"When it first opened atop Buffalo Mountain with three turbines in 2001, the South's first commercial wind farm produced a mere 2 megawatts of electricity, enough for just 360 homes. But the December addition to the grid of 15 larger turbines -- each as tall as a 26-story building -- boosted the capacity to 29 megawatts, enough for 3,000 homes."If 2 MW represents the energy use of 360 homes, then 29 MW should represent the energy use of 5,220 homes. Or if 29 MW is equivalent to the energy needs of 3,000 homes, then 2 MW would be equivalent to the needs of 207 homes. One ought to question rather than mindlessly parrot such obviously confusing numbers.
(Forget for the moment that only a third of of electricity use is residential, and only a third of all energy use is for electricity, so even the undefined claim of "homes provided for" represents only a ninth part of the whole problem.
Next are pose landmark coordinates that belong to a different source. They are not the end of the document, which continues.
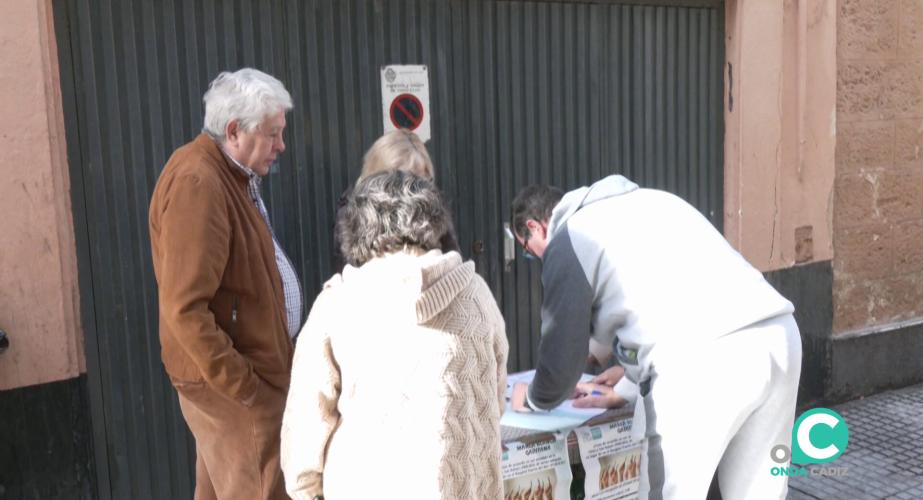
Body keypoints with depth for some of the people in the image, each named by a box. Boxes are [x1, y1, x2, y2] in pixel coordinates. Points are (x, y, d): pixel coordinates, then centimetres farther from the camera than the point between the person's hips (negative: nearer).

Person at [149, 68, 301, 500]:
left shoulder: (229, 173, 11)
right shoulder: (198, 183, -21)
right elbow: (184, 309, -26)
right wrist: (241, 385, -21)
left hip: (244, 368, 10)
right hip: (230, 382, -10)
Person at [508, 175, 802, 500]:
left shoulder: (567, 240, 8)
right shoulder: (643, 201, 32)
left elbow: (562, 352, 10)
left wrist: (534, 400, 32)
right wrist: (626, 391, 44)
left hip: (705, 357, -8)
Also forget that wind-generated production rarely coincides with demand, so that much of it isn't even used.)
Assuming 10 MW-h to be the amount of electricity used by a "home" in the U.S., 2 MW and 360 homes represents an output of 20.5% of capacity, and 29 MW and 3,000 homes only 11.8%. The Tennessee Valley Authority does not consistently report the production data from their Buffalo Mountain facility, but an analysis at Mens et Manus concludes that its average capacity factor is 21.9%.
(Despite such evidence from actual installations, the American Wind Energy Association still predicts a 30% capacity factor for on-shore wind turbines and even more for off-shore.)
Some or all of the figures in the Oak Ridger article may have been misreported (not only did they not notice the discrepant ratios, they also wrote produced where had a capacity of was meant. Household use in the area served by the TVA may be much more than the national average (and nearly doubled between the time of the original 2-MW project and the expansion to 29 MW). These are lame explanations.
Instead, because any deliberate fudging (the whole point of using the undefined unit of "homes") would have been to make their output appear greater, I suspect that the capacity factor of 11.8% might be near the true output.
In other news, Alan Chartock, in his "I, Publius" Berkshire Eagle column, predicts for 2005, "A hydroelectric windmill farm will be approved for the Berkshires." Now that's a confusion of terms.
Meanwhile in Wales, Liberal Democrat leader Mike German has written, "There is also a common misconception that wind energy is not available when wind is not blowing. Wind turbines operate by storing energy when the wind blows, not directly generating it to homes." He cites Friends of the Earth, Bheara, the British Wind Energy Association, and the Carbon Trust as the sources of his knowledge. It's incredible that a whole industry claiming to be essential to a viable future needs to lie so much.